Source records:
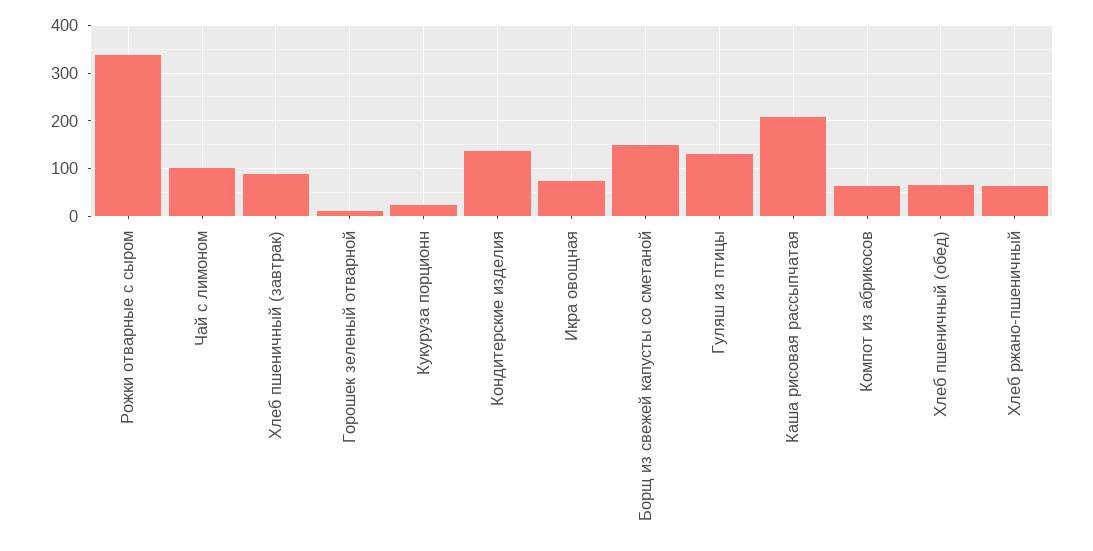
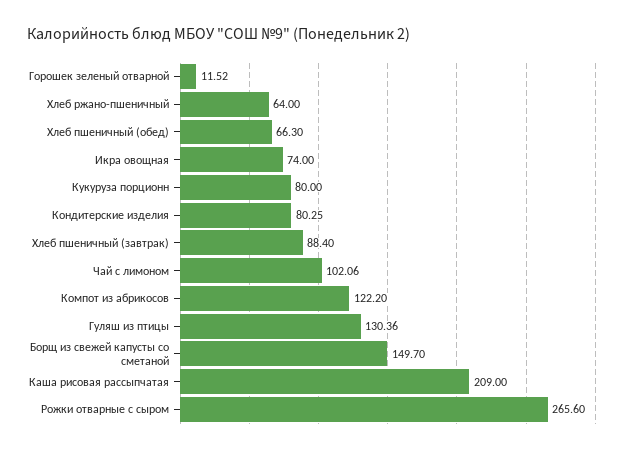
  {
-   "Рожки отварные с сыром": 340,
+   "Рожки отварные с сыром": 265.6,
    "Чай с лимоном": 102.06,
    "Хлеб пшеничный (завтрак)": 88.4,
    "Горошек зеленый отварной": 11.52,
-   "Кукуруза порционн": 20,
+   "Кукуруза порционн": 80,
-   "Кондитерские изделия": 140,
+   "Кондитерские изделия": 80.25,
    "Икра овощная": 74,
    "Борщ из свежей капусты со сметаной": 149.7,
    "Гуляш из птицы": 130.36,
    "Каша рисовая рассыпчатая": 209,
-   "Компот из абрикосов": 60,
+   "Компот из абрикосов": 122.2,
    "Хлеб пшеничный (обед)": 66.3,
    "Хлеб ржано-пшеничный": 64
  }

Required action: Set aside each line above that includes the string "Кондитерские" and report it.

Output:
-   "Кондитерские изделия": 140,
+   "Кондитерские изделия": 80.25,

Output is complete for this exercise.